The COVID-19 pandemic has shown that all mankind lives in a community with a shared future, and it has once again demonstrated the traditional friendship between the peoples of China and Japan, Wang added.
The senior diplomat made the remarks by video during the opening ceremony of the 16th Beijing-Tokyo Forum on Monday.
This year, the event focused on the international order in the post-pandemic era, discussing how to build Sino-Japanese relations that meet the requirements of the times and to strengthen mutual trust and cooperation.

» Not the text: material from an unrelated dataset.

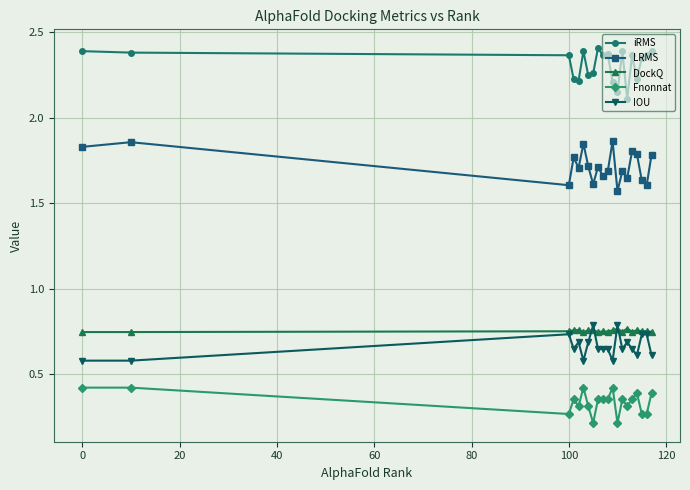

How many categories are shown in the chart?

20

It was held simultaneously in Beijing and Tokyo.
As the second-and third-largest economies in the world, China and Japan should focus on future cooperation in various aspects, said Xu Lin, deputy head of the Publicity Department of the CPC Central Committee and minister of the State Council Information Office.
"China and Japan should continue to work together to fight the pandemic, exchange information in a timely manner, carry out cooperation in medical drugs, and safeguard the health of the people of the two countries," he said.
Xu also said both should take the opportunity of jointly responding to the pandemic as a chance to actively promote the upgrading of economic cooperation between China and Japan. "We should seize the opportunity to promote the development in a wide range of fields such as digital economy, e-commerce, smart cities, energy conservation and environmental protection, medical and healthcare."
Yasuo Fukuda, a former Japanese prime minister, said in his speech that political leaders, especially those of major countries, must have a firm belief in maintaining peace.
On improving Sino-Japanese relations, Fukuda said the foundation lies in the relationship between the peoples of the two countries, making mutual trust more important.
"We need to carry out more cultural exchanges on a larger scale, as people need to have more direct experience and firsthand information of each other's country to generate mutual understanding," he said.
Toshihiro Nikai, secretary-general of Japan's ruling Liberal Democratic Party, said Japan and China need to continue to promote dialogues and exchanges no matter the situation.
He said he hoped the nongovernmental exchanges between the two sides could be further promoted by the upcoming Tokyo Summer Olympic Games, the Beijing 2022 Winter Games, and other events.
Katsutoshi Kawano, a Japanese admiral who served as the head of Japan's Self-Defense Forces from 2014-19, said peaceful coexistence should be the mainstream view among major countries, and that more cooperation and exchanges on national defense are needed between Japan and China.
"I think Japan-China relations have now returned to a normal track, but not in terms of national defense exchanges," he said, while calling for more cooperation mechanisms like the maritime and air liaison mechanism that was set up in 2018.
Yao Jingyuan, a research fellow at the Counselors' Office of the State Council, said the economic and trade relations between China and Japan could be "promising" in the future, as China is a market with comparative advantages and strong demand potential.
The expanding Chinese market is a major development opportunity, especially for Japanese enterprises, as the economies of the two countries are highly complementary and the industrial chain and supply chain are also highly integrated, Yao said.